The records below need to be copied in full. Match them exactly.

### DATA SUPPLIED:
====

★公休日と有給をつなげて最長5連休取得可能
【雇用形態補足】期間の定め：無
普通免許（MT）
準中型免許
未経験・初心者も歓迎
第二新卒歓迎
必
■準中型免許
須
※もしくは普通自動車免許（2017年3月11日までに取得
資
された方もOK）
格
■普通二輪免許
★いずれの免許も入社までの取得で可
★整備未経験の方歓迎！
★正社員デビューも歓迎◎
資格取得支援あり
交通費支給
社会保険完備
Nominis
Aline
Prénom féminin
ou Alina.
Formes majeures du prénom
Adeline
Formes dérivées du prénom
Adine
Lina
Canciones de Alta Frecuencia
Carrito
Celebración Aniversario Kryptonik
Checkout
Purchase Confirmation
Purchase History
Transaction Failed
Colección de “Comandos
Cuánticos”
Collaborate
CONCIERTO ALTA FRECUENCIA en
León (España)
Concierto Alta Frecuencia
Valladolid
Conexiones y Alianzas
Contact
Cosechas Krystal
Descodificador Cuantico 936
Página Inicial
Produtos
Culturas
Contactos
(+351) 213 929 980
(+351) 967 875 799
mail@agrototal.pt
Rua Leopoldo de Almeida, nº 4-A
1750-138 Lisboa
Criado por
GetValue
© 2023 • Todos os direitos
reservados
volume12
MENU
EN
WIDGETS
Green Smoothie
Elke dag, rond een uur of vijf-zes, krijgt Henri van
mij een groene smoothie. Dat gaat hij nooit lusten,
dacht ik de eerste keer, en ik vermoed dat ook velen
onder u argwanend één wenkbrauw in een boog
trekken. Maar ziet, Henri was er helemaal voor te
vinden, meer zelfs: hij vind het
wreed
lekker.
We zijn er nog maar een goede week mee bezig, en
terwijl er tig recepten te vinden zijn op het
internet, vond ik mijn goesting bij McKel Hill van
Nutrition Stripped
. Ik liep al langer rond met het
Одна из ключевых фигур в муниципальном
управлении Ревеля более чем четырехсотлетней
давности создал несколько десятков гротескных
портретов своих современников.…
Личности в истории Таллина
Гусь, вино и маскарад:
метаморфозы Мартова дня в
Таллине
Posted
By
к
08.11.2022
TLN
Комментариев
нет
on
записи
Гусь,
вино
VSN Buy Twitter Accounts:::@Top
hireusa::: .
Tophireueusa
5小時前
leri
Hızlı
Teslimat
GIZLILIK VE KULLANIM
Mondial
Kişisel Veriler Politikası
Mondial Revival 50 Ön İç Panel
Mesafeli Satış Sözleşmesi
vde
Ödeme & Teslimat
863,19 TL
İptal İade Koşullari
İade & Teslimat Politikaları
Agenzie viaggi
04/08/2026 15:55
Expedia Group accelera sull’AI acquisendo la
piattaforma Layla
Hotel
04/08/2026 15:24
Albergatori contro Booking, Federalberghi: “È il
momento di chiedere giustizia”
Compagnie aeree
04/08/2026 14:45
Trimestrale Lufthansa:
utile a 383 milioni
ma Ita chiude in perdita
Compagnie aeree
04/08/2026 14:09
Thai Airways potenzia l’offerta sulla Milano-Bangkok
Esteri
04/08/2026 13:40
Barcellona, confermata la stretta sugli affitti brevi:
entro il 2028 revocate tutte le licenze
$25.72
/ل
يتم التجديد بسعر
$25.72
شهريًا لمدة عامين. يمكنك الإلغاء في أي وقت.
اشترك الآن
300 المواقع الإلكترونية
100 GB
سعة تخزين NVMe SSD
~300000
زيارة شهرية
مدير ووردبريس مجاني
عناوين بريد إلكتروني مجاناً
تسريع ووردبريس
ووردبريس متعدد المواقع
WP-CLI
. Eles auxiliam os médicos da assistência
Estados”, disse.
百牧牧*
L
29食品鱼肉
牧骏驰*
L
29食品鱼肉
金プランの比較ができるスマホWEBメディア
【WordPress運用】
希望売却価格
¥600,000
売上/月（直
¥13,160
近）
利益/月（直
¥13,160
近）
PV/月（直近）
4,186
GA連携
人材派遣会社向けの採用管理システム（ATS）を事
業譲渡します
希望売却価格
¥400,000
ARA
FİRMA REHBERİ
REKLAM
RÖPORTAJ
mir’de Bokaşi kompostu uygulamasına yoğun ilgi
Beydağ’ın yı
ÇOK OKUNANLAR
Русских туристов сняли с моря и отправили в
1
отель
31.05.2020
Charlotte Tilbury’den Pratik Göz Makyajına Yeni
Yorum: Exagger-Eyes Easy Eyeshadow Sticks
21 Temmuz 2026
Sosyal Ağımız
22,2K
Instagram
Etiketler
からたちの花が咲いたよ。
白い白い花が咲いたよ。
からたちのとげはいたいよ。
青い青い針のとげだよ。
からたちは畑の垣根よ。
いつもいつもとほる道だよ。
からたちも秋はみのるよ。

====

### EXERCISE OUTPUT:
★公休日と有給をつなげて最長5連休取得可能
【雇用形態補足】期間の定め：無
普通免許（MT）
準中型免許
未経験・初心者も歓迎
第二新卒歓迎
必
■準中型免許
須
※もしくは普通自動車免許（2017年3月11日までに取得
資
された方もOK）
格
■普通二輪免許
★いずれの免許も入社までの取得で可
★整備未経験の方歓迎！
★正社員デビューも歓迎◎
資格取得支援あり
交通費支給
社会保険完備
Nominis
Aline
Prénom féminin
ou Alina.
Formes majeures du prénom
Adeline
Formes dérivées du prénom
Adine
Lina
Canciones de Alta Frecuencia
Carrito
Celebración Aniversario Kryptonik
Checkout
Purchase Confirmation
Purchase History
Transaction Failed
Colección de “Comandos
Cuánticos”
Collaborate
CONCIERTO ALTA FRECUENCIA en
León (España)
Concierto Alta Frecuencia
Valladolid
Conexiones y Alianzas
Contact
Cosechas Krystal
Descodificador Cuantico 936
Página Inicial
Produtos
Culturas
Contactos
(+351) 213 929 980
(+351) 967 875 799
mail@agrototal.pt
Rua Leopoldo de Almeida, nº 4-A
1750-138 Lisboa
Criado por
GetValue
© 2023 • Todos os direitos
reservados
volume12
MENU
EN
WIDGETS
Green Smoothie
Elke dag, rond een uur of vijf-zes, krijgt Henri van
mij een groene smoothie. Dat gaat hij nooit lusten,
dacht ik de eerste keer, en ik vermoed dat ook velen
onder u argwanend één wenkbrauw in een boog
trekken. Maar ziet, Henri was er helemaal voor te
vinden, meer zelfs: hij vind het
wreed
lekker.
We zijn er nog maar een goede week mee bezig, en
terwijl er tig recepten te vinden zijn op het
internet, vond ik mijn goesting bij McKel Hill van
Nutrition Stripped
. Ik liep al langer rond met het
Одна из ключевых фигур в муниципальном
управлении Ревеля более чем четырехсотлетней
давности создал несколько десятков гротескных
портретов своих современников.…
Личности в истории Таллина
Гусь, вино и маскарад:
метаморфозы Мартова дня в
Таллине
Posted
By
к
08.11.2022
TLN
Комментариев
нет
on
записи
Гусь,
вино
VSN Buy Twitter Accounts:::@Top
hireusa::: .
Tophireueusa
5小時前
leri
Hızlı
Teslimat
GIZLILIK VE KULLANIM
Mondial
Kişisel Veriler Politikası
Mondial Revival 50 Ön İç Panel
Mesafeli Satış Sözleşmesi
vde
Ödeme & Teslimat
863,19 TL
İptal İade Koşullari
İade & Teslimat Politikaları
Agenzie viaggi
04/08/2026 15:55
Expedia Group accelera sull’AI acquisendo la
piattaforma Layla
Hotel
04/08/2026 15:24
Albergatori contro Booking, Federalberghi: “È il
momento di chiedere giustizia”
Compagnie aeree
04/08/2026 14:45
Trimestrale Lufthansa:
utile a 383 milioni
ma Ita chiude in perdita
Compagnie aeree
04/08/2026 14:09
Thai Airways potenzia l’offerta sulla Milano-Bangkok
Esteri
04/08/2026 13:40
Barcellona, confermata la stretta sugli affitti brevi:
entro il 2028 revocate tutte le licenze
$25.72
/ل
يتم التجديد بسعر
$25.72
شهريًا لمدة عامين. يمكنك الإلغاء في أي وقت.
اشترك الآن
300 المواقع الإلكترونية
100 GB
سعة تخزين NVMe SSD
~300000
زيارة شهرية
مدير ووردبريس مجاني
عناوين بريد إلكتروني مجاناً
تسريع ووردبريس
ووردبريس متعدد المواقع
WP-CLI
. Eles auxiliam os médicos da assistência
Estados”, disse.
百牧牧*
L
29食品鱼肉
牧骏驰*
L
29食品鱼肉
金プランの比較ができるスマホWEBメディア
【WordPress運用】
希望売却価格
¥600,000
売上/月（直
¥13,160
近）
利益/月（直
¥13,160
近）
PV/月（直近）
4,186
GA連携
人材派遣会社向けの採用管理システム（ATS）を事
業譲渡します
希望売却価格
¥400,000
ARA
FİRMA REHBERİ
REKLAM
RÖPORTAJ
mir’de Bokaşi kompostu uygulamasına yoğun ilgi
Beydağ’ın yı
ÇOK OKUNANLAR
Русских туристов сняли с моря и отправили в
1
отель
31.05.2020
Charlotte Tilbury’den Pratik Göz Makyajına Yeni
Yorum: Exagger-Eyes Easy Eyeshadow Sticks
21 Temmuz 2026
Sosyal Ağımız
22,2K
Instagram
Etiketler
からたちの花が咲いたよ。
白い白い花が咲いたよ。
からたちのとげはいたいよ。
青い青い針のとげだよ。
からたちは畑の垣根よ。
いつもいつもとほる道だよ。
からたちも秋はみのるよ。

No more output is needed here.